The presence of several million pore complexes in the oocyte nuclear membrane and the fact that they appeared to admit many different molecules (insulin, bovine serum albumin, gold nanoparticles) led to the view that the pores are open channels and nuclear proteins freely enter the nucleus through the pore and must accumulate by binding to DNA or some other nuclear component. In other words, there was thought to be no specific transport mechanism.
This view was shown to be incorrect by Dingwall and Laskey in 1982. Using a protein called nucleoplasmin, the archetypal 'molecular chaperone', they identified a domain in the protein that acts as a signal for nuclear entry. This work stimulated research in the area, and two years later the first NLS was identified in SV40 Large T-antigen (or SV40, for short). However, a functional NLS could not be identified in another nuclear protein simply on the basis of similarity to the SV40 NLS. In fact, only a small percentage of cellular (non-viral) nuclear proteins contained a sequence similar to the SV40 NLS. A detailed examination of nucleoplasmin identified a sequence with two elements made up of basic amino acids separated by a spacer arm. One of these elements was similar to the SV40 NLS but was not able to direct a protein to the cell nucleus when attached to a non-nuclear reporter protein. Both elements are required. This kind of NLS has become known as a bipartite classical NLS. The bipartite NLS is now known to represent the major class of NLS found in cellular nuclear proteins and structural analysis has revealed how the signal is recognized by a receptor (importin ?) protein (the structural basis of some monopartite NLSs is also known). Many of the molecular details of nuclear protein import are now known. This was made possible by the demonstration that nuclear protein import is a two-step process; the nuclear protein binds to the nuclear pore complex in a process that does not require energy. This is followed by an energy-dependent translocation of the nuclear protein through the channel of the pore complex. By establishing the presence of two distinct steps in the process the possibility of identifying the factors involved was established and led on to the identification of the importin family of NLS receptors and the GTPase Ran.
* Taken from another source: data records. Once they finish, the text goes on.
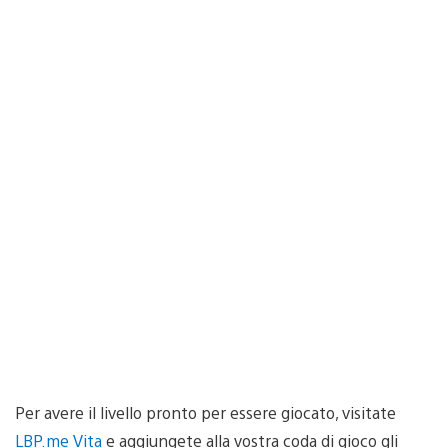
Per avere il livello pronto per essere giocato, visitate
LBP.me Vita
e aggiungete alla vostra coda di gioco gli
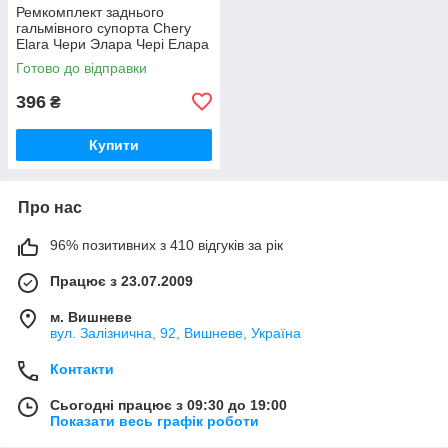
Ремкомплект заднього
гальмівного супорта Chery
Elara Чери Элара Чері Елара
Готово до відправки
396
₴
Купити
Про нас
96% позитивних з 410 відгуків за рік
Працює з 23.07.2009
м. Вишневе
вул. Залізнична, 92, Вишневе, Україна
Контакти
Сьогодні працює з 09:30 до 19:00
Показати весь графік роботи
Proteins gain entry into the nucleus through the nuclear envelope. The nuclear envelope consists of concentric membranes, the outer and the inner membrane. The inner and outer membranes connect at multiple sites, forming channels between the cytoplasm and the nucleoplasm. These channels are occupied by nuclear pore complexes (NPCs), complex multiprotein structures that mediate the transport across the nuclear membrane.
A protein translated with a NLS will bind strongly to importin (aka karyopherin), and, together, the complex will move through the nuclear pore. At this point, Ran-GTP will bind to the importin-protein complex, and its binding will cause the importin to lose affinity for the protein. The protein is released, and now the Ran-GTP/importin complex will move back out of the nucleus through the nuclear pore. A GTPase-activating protein (GAP) in the cytoplasm hydrolyzes the Ran-GTP to GDP, and this causes a conformational change in Ran, ultimately reducing its affinity for importin. Importin is released and Ran-GDP is recycled back to the nucleus where a Guanine nucleotide exchange factor (GEF) exchanges its GDP back for GTP.